Sam Carleton writes:
Maildrop is have problems running on my Solaris 8 mail server. The mail
server is qmail and maildrop is being placed into the .qmail file of the
user. Qmail logs this:
delivery 455: deferral:
ld.so.1:_/usr/local/bin/maildrop:_fatal:_libstdc++.so.2.10.0:_open_failed:_No_such_file_or_directory/
Someone on the qmail mailing list enlightened me to ldd. when I do a
ldd on maildrop, this is what I get::
# ldd /usr/local/bin/maildrop
libstdc++.so.2.10.0 => /usr/local/lib/libstdc++.so.2.10.0
libm.so.1 => /usr/lib/libm.so.1
libc.so.1 => /usr/lib/libc.so.1
libdl.so.1 => /usr/lib/libdl.so.1
/usr/platform/SUNW,Ultra-5_10/lib/libc_psr.so.1
I am totally lost at this point; if I understand ldd correctly, it is
saying that it is looking in /usr/local/lib for the c++ library, which
is where that library is located. Why cann't maildrop find it?

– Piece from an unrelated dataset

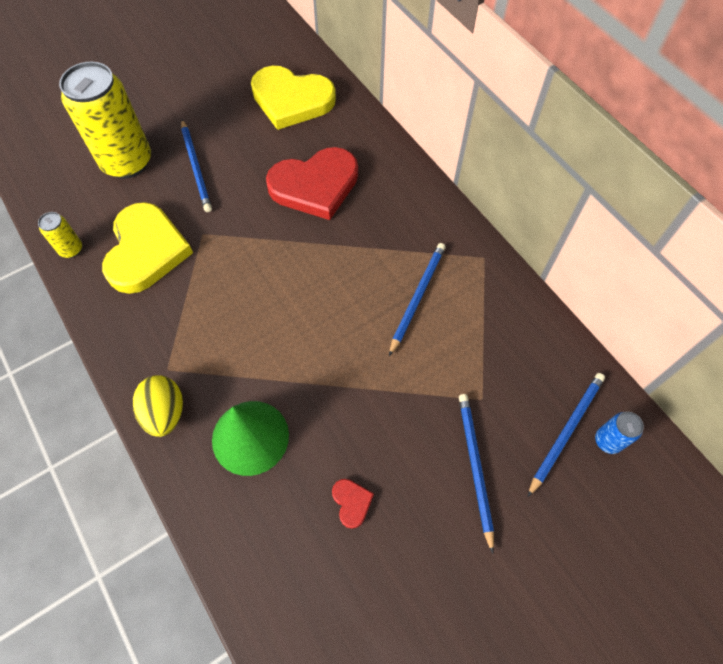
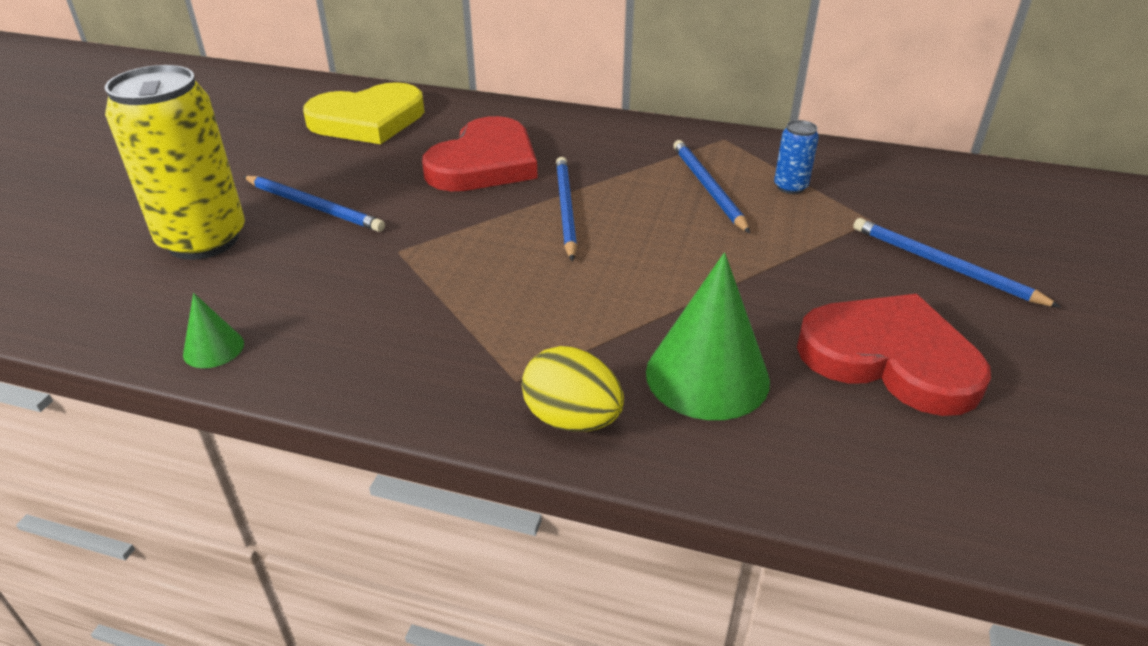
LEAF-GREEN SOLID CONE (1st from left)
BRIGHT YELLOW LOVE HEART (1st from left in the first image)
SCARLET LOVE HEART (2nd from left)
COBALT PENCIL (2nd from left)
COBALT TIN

When maildrop is invoked from the .qmail files, the maildrop process
inherits the environment from its parent process, qmail-local.
The answer is that qmail-local's environment is not the same as your shell
environment, and whatever the difference is, is why the reference to this
shared library can be resolved from shell's environment.
You probably have LD_LIBRARY_PATH initialized in your shell environment,
but not in qmail-local's environment.